Rational method to solve $\frac{2x}{x^2-2x+5} + \frac{3x}{x^2+2x+5} \leq \frac{7}{8}$ inequality?
I tried to lead fractions to a common denominator, but I think that this way is wrong, because I had fourth-degree polynomial in the numerator.
Rational method to solve $\frac{2x}{x^2-2x+5} + \frac{3x}{x^2+2x+5} \leq \frac{7}{8}$ inequality?
I tried to lead fractions to a common denominator, but I think that this way is wrong, because I had fourth-degree polynomial in the numerator.

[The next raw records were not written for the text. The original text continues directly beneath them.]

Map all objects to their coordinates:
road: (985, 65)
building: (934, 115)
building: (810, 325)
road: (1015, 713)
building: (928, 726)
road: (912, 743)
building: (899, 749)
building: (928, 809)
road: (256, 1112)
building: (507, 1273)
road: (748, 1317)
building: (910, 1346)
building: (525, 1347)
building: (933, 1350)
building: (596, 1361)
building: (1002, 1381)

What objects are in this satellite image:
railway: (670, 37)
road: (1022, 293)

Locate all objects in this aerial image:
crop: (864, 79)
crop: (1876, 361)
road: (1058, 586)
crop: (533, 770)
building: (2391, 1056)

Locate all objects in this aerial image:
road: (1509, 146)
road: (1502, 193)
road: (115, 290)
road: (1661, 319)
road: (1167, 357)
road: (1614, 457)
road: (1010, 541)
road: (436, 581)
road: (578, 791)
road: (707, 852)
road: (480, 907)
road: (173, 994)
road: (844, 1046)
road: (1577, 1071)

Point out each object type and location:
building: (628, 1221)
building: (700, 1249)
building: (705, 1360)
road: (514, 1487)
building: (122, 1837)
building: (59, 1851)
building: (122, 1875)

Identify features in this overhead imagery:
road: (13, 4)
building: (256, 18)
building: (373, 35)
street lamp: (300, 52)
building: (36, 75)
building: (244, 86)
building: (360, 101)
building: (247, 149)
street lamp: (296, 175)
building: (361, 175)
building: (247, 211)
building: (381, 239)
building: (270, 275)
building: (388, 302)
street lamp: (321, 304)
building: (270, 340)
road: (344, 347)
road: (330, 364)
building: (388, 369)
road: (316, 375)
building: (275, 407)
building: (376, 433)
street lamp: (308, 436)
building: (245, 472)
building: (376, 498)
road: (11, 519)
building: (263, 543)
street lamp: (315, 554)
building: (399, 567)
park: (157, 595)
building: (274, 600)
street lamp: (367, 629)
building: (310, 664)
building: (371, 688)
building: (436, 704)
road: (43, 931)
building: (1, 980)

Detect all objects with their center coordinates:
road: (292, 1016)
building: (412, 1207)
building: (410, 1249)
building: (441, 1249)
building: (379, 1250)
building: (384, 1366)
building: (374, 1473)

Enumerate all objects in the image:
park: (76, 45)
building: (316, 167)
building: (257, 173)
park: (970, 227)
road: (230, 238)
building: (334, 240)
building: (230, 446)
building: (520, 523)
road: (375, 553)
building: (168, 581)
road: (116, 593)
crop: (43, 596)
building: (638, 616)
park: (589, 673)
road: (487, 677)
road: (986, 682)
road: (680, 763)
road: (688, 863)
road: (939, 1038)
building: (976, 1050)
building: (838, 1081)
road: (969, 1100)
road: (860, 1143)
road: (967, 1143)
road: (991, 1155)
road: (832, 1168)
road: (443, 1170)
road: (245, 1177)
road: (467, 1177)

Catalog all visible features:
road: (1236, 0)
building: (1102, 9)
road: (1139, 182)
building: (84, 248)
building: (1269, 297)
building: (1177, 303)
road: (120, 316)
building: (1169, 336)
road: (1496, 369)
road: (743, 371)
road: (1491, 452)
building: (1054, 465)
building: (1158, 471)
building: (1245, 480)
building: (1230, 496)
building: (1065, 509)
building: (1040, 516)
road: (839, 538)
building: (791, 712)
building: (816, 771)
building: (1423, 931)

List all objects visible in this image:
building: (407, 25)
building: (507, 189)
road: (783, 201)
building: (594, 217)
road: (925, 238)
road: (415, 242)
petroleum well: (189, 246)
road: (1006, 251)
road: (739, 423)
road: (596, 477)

I think I'm found nice solving method. If $x\neq 0$:
$$\frac{2x}{x^2-2x+5} + \frac{3x}{x^2+2x+5} \leq \frac{7}{8} \equiv \frac{2}{x-2+\frac{5}{x}} + \frac{3}{x+2+\frac{5}{x}} \leq \frac{7}{8}$$
Let $t=x+\frac{5}{x}$.
$$\frac{2}{t-2} + \frac{3}{t+2} \leq \frac{7}{8}$$
$$\frac{(t-6)(7t+2)}{(t-2)(t+2)} \geq 0$$
$t \in (-\infty; -2) \cup [-\frac{2}{7}; 2) \cup [6; \infty)$
And finally solved the following inequalities:
$$x + \frac{5}{x} < -2$$
$$-\frac{2}{7}\leq x + \frac{5}{x} < 2$$
$$x + \frac{5}{x} \geq 6$$
I got $x \in (-\infty; 1] \cup [5; \infty)$.
HINT:
As $\displaystyle x^2\pm2x+5=(x\pm1)^2+4\ge4>0$ for real $x$
we can safely multiply out either sides by $(x^2+2x+5)(x^2-2x+5)$
Then find the roots of the Quartic Equation